JENIS DAN GAYA TARIAN


Di Cirebon sendiri, tarian topeng berkembang menjadi tarian rakyat yang hidup di desa-desa. Perkembangan itu tak lepas dari kebijakan Belanda pada masa pemerintahan Daendels pada abad ke-17 yang membatasi dana kesenian di Keraton Cirebon. Pembatasan itu membuat para senimannya memilih pulang ke desanya masing-masing.

Toto Amsar, Ketua Pusat Studi Topeng Cirebon, menemukan lebih dari 15 versi gaya topeng Cirebon yang pernah hidup di pantura. ”Desa-desa asal para seniman keraton itulah yang mengembangkan berbagai gaya tarian topeng Cirebon,” katanya.

Beberapa desa yang mengembangkan gaya tari topeng, di antaranya, adalah Losari, Slangit, Gegesik, Susukan, Kreyo, dan Kalianyar yang ada di wilayah Kabupaten Cirebon; Desa Tambi, Pekandangan, Lelea, dan Bongas di Indramayu; Jatitujuh di Majalengka; dan Cipunagara di Subang.

Tarian topeng di tiap-tiap daerah itu bisa ditarikan dengan bermacam-macam gaya, tergantung dari asal desanya. Gaya Losari dari Cirebon timur, misalnya, ditarikan dengan gerakan kayang atau meliukkan tubuh ke belakang. Gaya ini tidak terdapat pada tarian topeng dari daerah lain.

Letak geografis Losari yang lebih dekat dengan Jawa Tengah membuat gaya topengnya terpengaruh tarian topeng Jateng yang mengisahkan cerita Panji, pangeran dari Jenggala. Tarian versi Losari ini biasa disebut juga topeng lakonan. Ada tujuh tarian topeng yang biasanya ditampilkan dalam satu rangkaian, yakni samba, patih jayabadra, kili padagunata, jinggan anom, tumenggung magangdiraja, klana bandopati, dan rumyang.

——————————

## Tujuan Latihan:
Tentukan apakah setiap pernyataan berikut sesuai dengan teks tentang tari topeng Cirebon, lalu jawab ya atau tidak disertai kutipan persis dari teks yang menjadi penentunya. (a) Toto Amsar menemukan lebih dari 15 versi gaya topeng Cirebon. (b) Gerakan kayang juga ditemukan pada tarian topeng dari daerah lain. (c) Jatitujuh terletak di Indramayu.

## Data mentah:
——————————

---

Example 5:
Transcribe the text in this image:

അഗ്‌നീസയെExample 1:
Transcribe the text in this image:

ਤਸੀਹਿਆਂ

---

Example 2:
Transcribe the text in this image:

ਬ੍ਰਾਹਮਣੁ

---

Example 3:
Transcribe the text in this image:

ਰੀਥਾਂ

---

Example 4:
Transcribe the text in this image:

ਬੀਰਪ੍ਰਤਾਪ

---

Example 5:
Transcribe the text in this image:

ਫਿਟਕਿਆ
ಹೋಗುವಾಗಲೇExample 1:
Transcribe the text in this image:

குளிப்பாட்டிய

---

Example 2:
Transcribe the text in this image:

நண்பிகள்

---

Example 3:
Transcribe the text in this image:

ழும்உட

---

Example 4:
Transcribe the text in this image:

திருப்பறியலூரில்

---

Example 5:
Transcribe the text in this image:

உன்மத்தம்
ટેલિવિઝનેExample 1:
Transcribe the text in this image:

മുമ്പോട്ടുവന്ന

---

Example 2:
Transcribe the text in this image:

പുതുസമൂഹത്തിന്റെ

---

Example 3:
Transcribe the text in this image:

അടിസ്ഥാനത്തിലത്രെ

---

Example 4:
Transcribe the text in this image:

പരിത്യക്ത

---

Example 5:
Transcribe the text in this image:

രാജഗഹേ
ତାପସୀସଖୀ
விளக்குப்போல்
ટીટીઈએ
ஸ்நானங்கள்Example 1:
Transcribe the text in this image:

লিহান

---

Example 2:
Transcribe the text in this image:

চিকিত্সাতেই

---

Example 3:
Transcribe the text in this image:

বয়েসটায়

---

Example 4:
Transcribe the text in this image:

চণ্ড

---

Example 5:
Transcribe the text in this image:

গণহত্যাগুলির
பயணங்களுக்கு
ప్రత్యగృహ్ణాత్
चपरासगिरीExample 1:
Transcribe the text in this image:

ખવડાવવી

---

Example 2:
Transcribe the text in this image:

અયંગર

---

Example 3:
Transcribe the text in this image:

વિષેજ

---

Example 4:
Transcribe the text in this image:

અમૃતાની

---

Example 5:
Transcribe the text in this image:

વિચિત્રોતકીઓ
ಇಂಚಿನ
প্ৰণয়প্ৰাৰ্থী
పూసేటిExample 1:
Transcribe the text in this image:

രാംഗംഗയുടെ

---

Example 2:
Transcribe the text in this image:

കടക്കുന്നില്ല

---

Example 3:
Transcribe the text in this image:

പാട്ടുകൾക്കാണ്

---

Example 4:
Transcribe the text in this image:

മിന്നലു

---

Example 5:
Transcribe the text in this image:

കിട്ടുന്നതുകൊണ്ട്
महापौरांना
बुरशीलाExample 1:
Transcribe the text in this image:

——————————

## Soal Terjawab:
(a) Ya: "menemukan lebih dari 15 versi gaya topeng Cirebon yang pernah hidup di pantura"
(b) Tidak: "Gaya ini tidak terdapat pada tarian topeng dari daerah lain."
(c) Tidak: "Jatitujuh di Majalengka"